由上可见,面对“经济上靠中国,安全上靠美国”的现实,中国一方面期望通过军事现代化应对与日俱增的安全压力,另一方面通过“一带一路”和各种自贸区建设强化邻国“经济靠中国”的态势,希望藉此减轻“安全上靠美国”带来的战略压力。

美国则试图运用两手扭转“经济上靠中国”的发展态势。经济方面,通过TPP,试图扭转诸多亚太盟国经济上对中国不断加深的依赖,以避免其亚太同盟体系的瓦解;同时利用规则制定的主导权占据未来的全球经济竞争中的新制高点。军事方面,美国加大了在亚太地区的军事部署,深化与传统盟友的军事同盟,同时拉拢中国周边国家以图抗衡中国,纵容日本解禁军事自卫权,让日本承担更大的国际责任,以为己分忧。此外,美国更加积极地卷入南海和东海领土争议中。通过以上两手,美国期待一种“经济和安全均靠美国”的东亚新局面,通过加强其在亚太的主导地位,确保其全球霸主地位。
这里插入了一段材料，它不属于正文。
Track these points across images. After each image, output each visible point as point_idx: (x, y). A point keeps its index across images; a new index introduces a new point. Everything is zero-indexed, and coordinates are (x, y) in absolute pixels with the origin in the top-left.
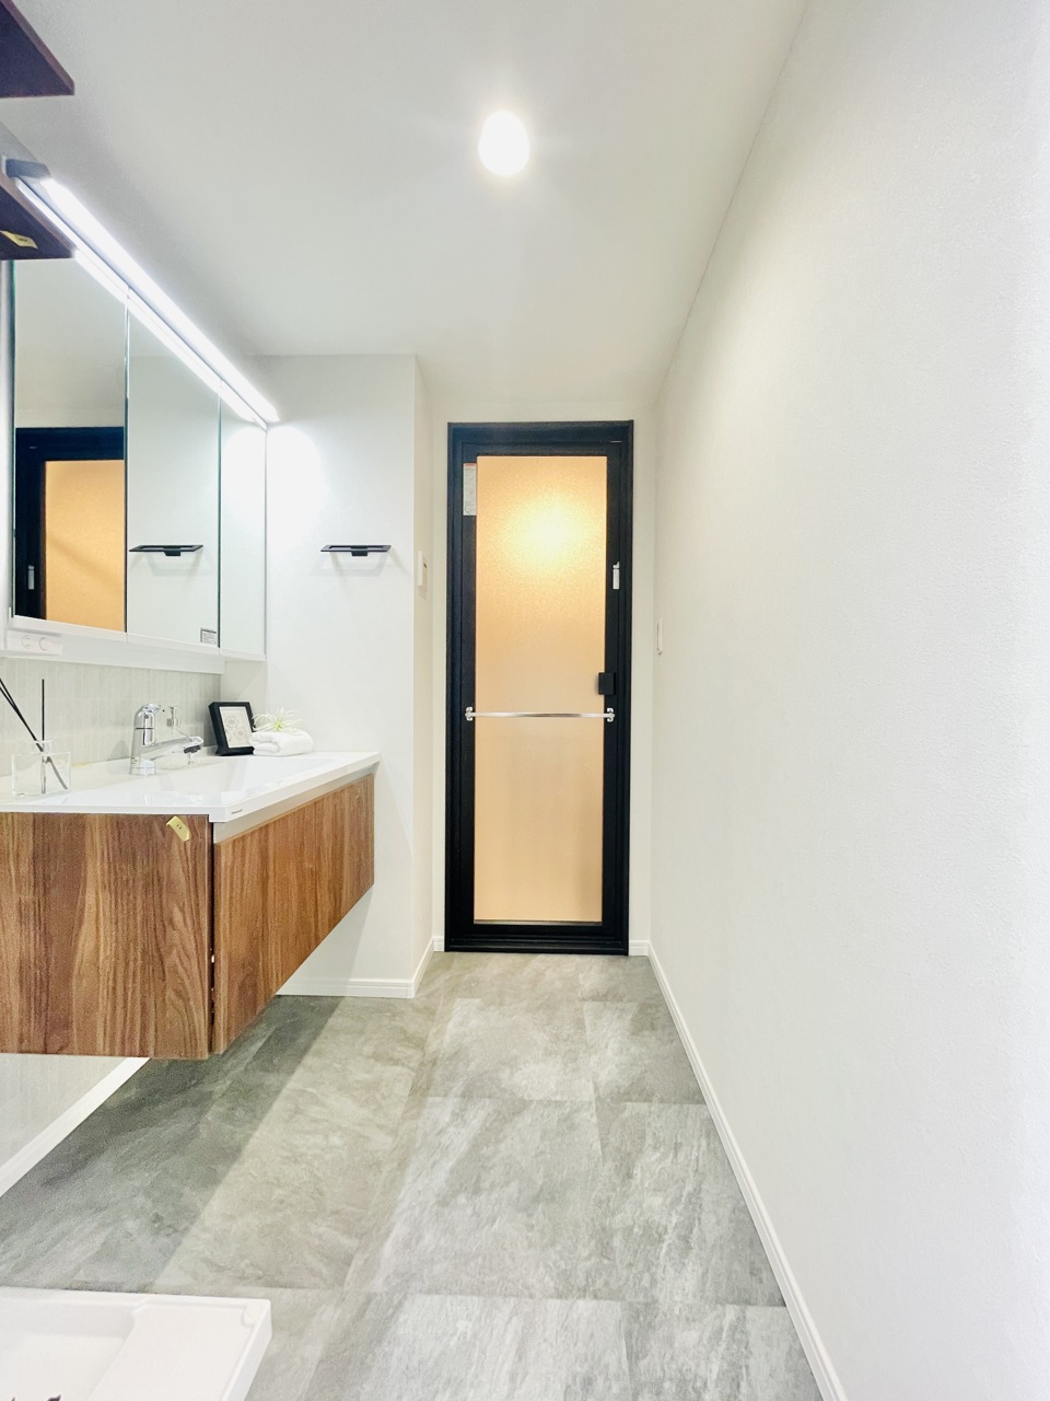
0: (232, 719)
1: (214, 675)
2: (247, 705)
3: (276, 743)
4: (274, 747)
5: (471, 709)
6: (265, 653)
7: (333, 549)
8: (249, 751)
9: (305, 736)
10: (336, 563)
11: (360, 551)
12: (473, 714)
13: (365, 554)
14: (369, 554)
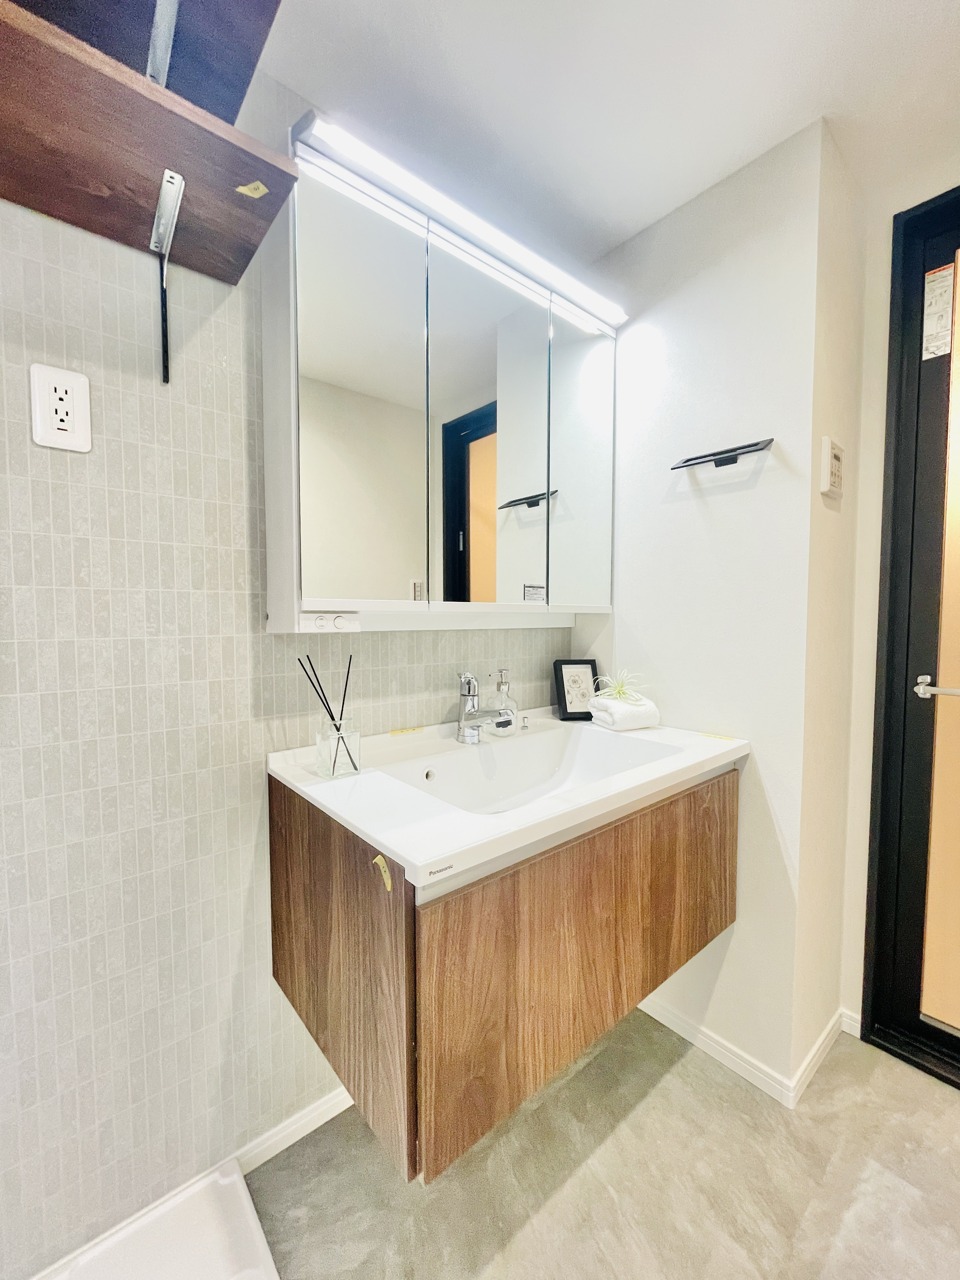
0: (575, 678)
1: (564, 628)
2: (592, 663)
3: (611, 714)
4: (609, 719)
5: (928, 679)
6: (611, 603)
7: (689, 463)
8: (586, 717)
9: (648, 705)
10: (694, 481)
11: (726, 458)
12: (933, 690)
13: (733, 460)
14: (741, 459)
总之,中美战略博弈出现了一些不同以往的新动向:第一,随着双方战略互信赤字的加剧,以往保持的“斗而不破”的均衡局面可能被打破。特别是中美的战略博弈为东亚地区平添了诸多的不确定性,任何一方以及第三者的战略误解和误判都很容易导致擦枪走火的意外,加剧东亚的紧张局势;第二,“选边”情势的增多以及在一些国际组织上中美的相向而去,一方面加剧战略猜忌,另一方面,导致经济和安全领域的合作难以像以前那样能够单独进行,其他国家将更加难以适从;第三,东亚地区的紧张局势并不利于本地区的经济增长,特别是影响该地区的投资和经商环境,这也不符合东亚大多数国家和地区求稳定、谋发展的根本利益;第四,美国似乎很自信自己可以掌控地区局势,但问题在于,一旦将一些国家的战斗神经鼓动起来,那么,是否能中途停步就不仅仅取决于华盛顿。中美战略博弈的这些新动向,是传统稳定的“二元格局”,正在走向“二元背离”,很可能打破地区的和平。对此,中美两国必须谨慎管控,降低风险。